The emergence of non-orthogonal multiple access (NOMA) technology has redefined traditional resource allocation in wireless networks with its capability to superimpose multiple user signals over the same transmission resources. In this respect, this paper studies the performance of cooperative relaying NOMA systems over a compound fading channel, namely, the α−Lomax fading model. Specifically, we consider a network with one base-station communicating with one far-user and one near-user with the latter acting also as a relay based on the decode-and-forward protocol. The channels associated with the two users are assumed to be statistically independent. Novel closed-form analytical expressions for the probability density function and cumulative distribution function of the minimum of two α-Lomax random variables were derived. These expressions were then used to derive an accurate ergodic sum rate (ESR) analytical expression for the cooperative NOMA system and its corresponding upper bound expression.
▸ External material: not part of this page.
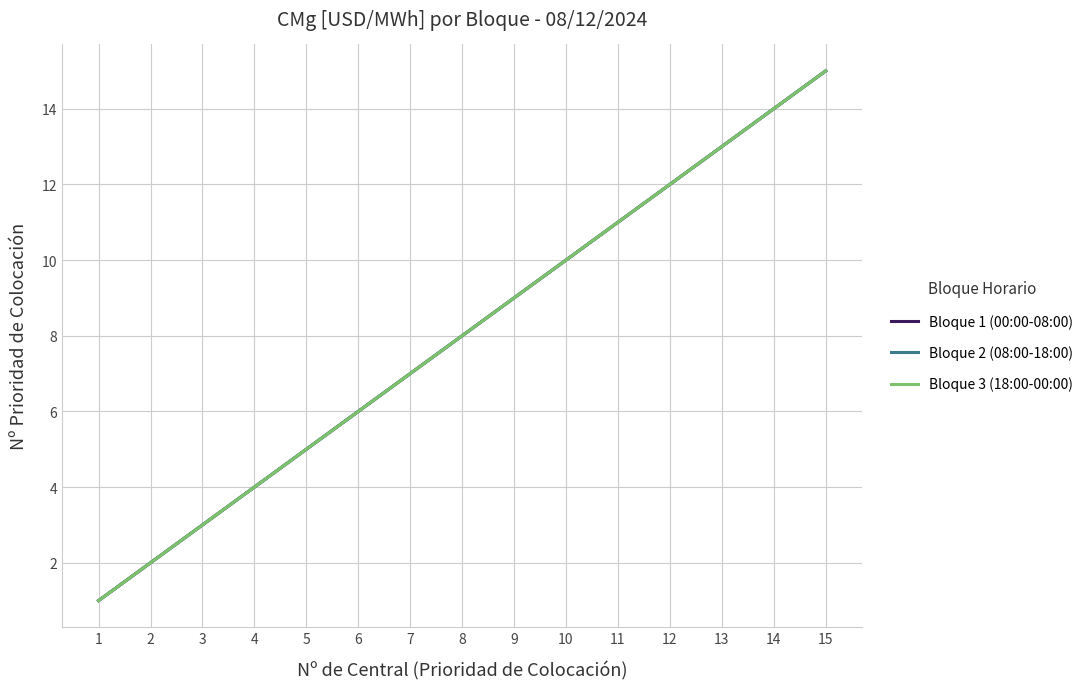

Reading left to right, transcribe all the data shown in this chart.

Bloque 1 (00:00-08:00): 1	2	3	4	5	6	7	8	9	10	11	12	13	14	15
Bloque 2 (08:00-18:00): 1	2	3	4	5	6	7	8	9	10	11	12	13	14	15
Bloque 3 (18:00-00:00): 1	2	3	4	5	6	7	8	9	10	11	12	13	14	15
To highlight the achievable performance gains, results for the cooperative orthogonal multiple access (OMA) system were also included. The derived expressions enabled us to examine the impact of various system parameters, including the power allocation factors, fading parameters and transmit power, on the system performance. Monte Carlo simulations were included to verify the correctness and accuracy of our analysis. The findings revealed that to achieve maximum ESR, the power allocation factors should be carefully optimized. It was also shown that the optimized cooperative NOMA system always outperforms the cooperative OMA approach in all considered scenarios. Furthermore, the results clearly indicated that increasing α and/or λ will enhance the system performance for both the cooperative NOMA and OMA schemes.